All the entries need to be quoted exactly, apart from the pictures, which you should drop.

[Records excerpted from a collection]
■ ■ ■ ■ ■

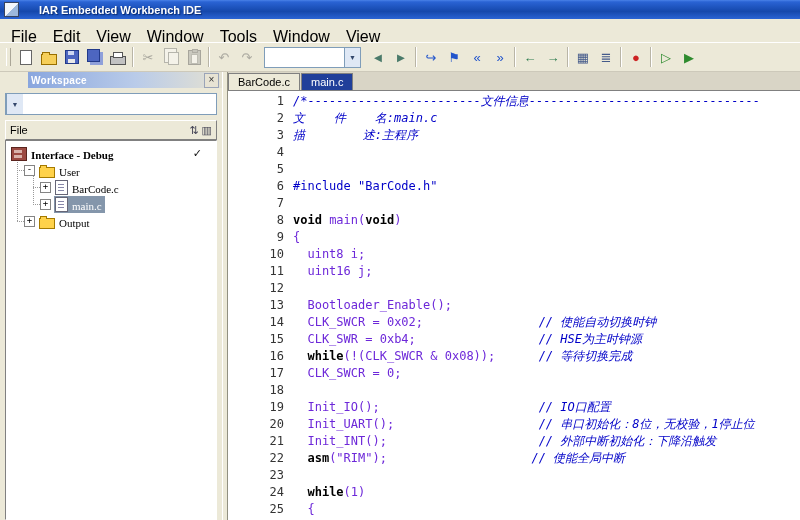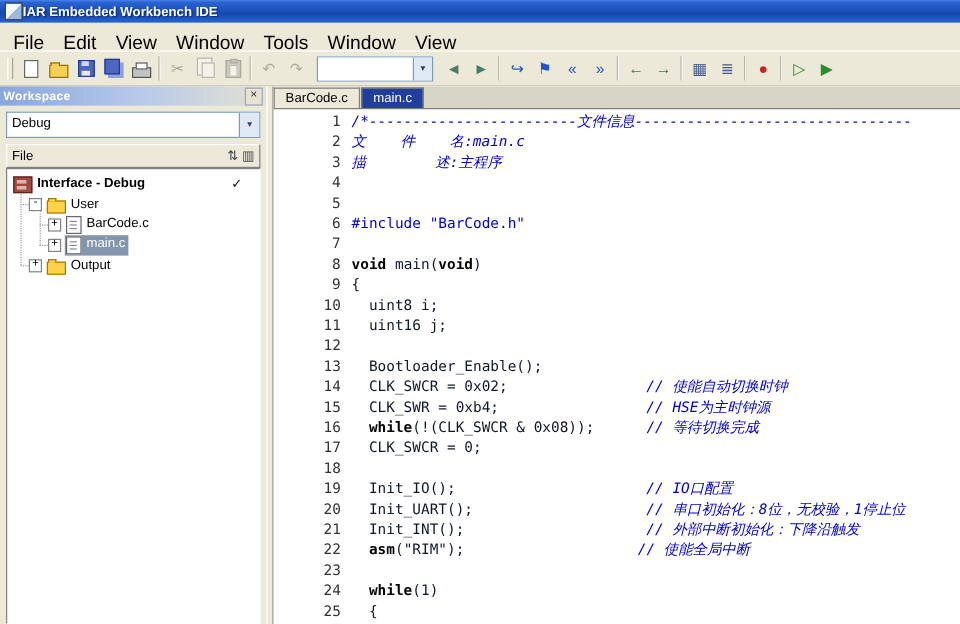--- a/index.html
+++ b/index.html
@@ -7,7 +7,7 @@
   .window{width:800px;height:520px;display:flex;flex-direction:column;}
 
   
-  .titlebar{height:19px;flex:0 0 19px;display:flex;align-items:center;gap:0;padding:0 4px;
+  .titlebar{height:19px;flex:0 0 19px;display:flex;align-items:center;gap:20px;padding:0 4px;
     background:linear-gradient(180deg,#4a82e8 0%,#2a63d4 10%,#1548ac 60%,#2a64d4 100%);text-align:center;}
   .app-icon{width:13px;height:13px;background:linear-gradient(135deg,#f4f7fb 50%,#9cb8dc 50%);
     border:1px solid #37435f;}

■ ■ ■ ■ ■

▶ _YOUR RESPONSE_
--- a/index.html
+++ b/index.html
@@ -7,7 +7,7 @@
   .window{width:800px;height:520px;display:flex;flex-direction:column;}
 
   
-  .titlebar{height:19px;flex:0 0 19px;display:flex;align-items:center;gap:0;padding:0 4px;
+  .titlebar{height:19px;flex:0 0 19px;display:flex;align-items:center;gap:20px;padding:0 4px;
     background:linear-gradient(180deg,#4a82e8 0%,#2a63d4 10%,#1548ac 60%,#2a64d4 100%);text-align:center;}
   .app-icon{width:13px;height:13px;background:linear-gradient(135deg,#f4f7fb 50%,#9cb8dc 50%);
     border:1px solid #37435f;}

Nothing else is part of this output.